_Do this_
Repeat everything in the records from the line containing "collectors: E. Mélinon" down to the line containing "genus: Betula", including both of those lines.

Extracted records
╭──
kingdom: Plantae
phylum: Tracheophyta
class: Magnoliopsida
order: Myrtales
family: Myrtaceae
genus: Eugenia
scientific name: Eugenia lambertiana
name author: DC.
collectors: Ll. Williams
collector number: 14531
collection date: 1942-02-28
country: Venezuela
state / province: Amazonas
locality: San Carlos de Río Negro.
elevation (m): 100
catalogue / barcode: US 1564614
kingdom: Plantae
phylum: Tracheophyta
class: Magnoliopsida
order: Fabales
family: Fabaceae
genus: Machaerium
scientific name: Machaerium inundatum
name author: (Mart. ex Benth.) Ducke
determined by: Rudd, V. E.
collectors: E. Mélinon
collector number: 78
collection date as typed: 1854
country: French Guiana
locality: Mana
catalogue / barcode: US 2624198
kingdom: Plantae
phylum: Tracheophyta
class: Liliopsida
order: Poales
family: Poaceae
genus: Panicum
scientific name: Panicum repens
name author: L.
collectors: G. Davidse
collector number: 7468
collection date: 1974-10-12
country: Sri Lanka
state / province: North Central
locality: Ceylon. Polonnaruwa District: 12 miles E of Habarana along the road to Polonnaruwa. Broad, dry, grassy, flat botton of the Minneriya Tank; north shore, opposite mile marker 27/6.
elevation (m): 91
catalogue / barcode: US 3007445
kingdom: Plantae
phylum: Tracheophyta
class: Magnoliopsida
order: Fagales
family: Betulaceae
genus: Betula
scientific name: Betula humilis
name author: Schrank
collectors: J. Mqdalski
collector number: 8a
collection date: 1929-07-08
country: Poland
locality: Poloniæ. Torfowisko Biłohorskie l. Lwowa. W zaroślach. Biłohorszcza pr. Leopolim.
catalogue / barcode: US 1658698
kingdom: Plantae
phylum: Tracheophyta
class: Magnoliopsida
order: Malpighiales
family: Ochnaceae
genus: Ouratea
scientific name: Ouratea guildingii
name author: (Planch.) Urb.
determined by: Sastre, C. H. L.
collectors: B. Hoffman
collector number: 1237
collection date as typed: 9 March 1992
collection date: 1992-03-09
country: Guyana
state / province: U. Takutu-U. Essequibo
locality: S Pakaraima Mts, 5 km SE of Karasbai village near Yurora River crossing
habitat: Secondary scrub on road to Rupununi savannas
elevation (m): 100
╰──
_Answer_
collectors: E. Mélinon
collector number: 78
collection date as typed: 1854
country: French Guiana
locality: Mana
catalogue / barcode: US 2624198
kingdom: Plantae
phylum: Tracheophyta
class: Liliopsida
order: Poales
family: Poaceae
genus: Panicum
scientific name: Panicum repens
name author: L.
collectors: G. Davidse
collector number: 7468
collection date: 1974-10-12
country: Sri Lanka
state / province: North Central
locality: Ceylon. Polonnaruwa District: 12 miles E of Habarana along the road to Polonnaruwa. Broad, dry, grassy, flat botton of the Minneriya Tank; north shore, opposite mile marker 27/6.
elevation (m): 91
catalogue / barcode: US 3007445
kingdom: Plantae
phylum: Tracheophyta
class: Magnoliopsida
order: Fagales
family: Betulaceae
genus: Betula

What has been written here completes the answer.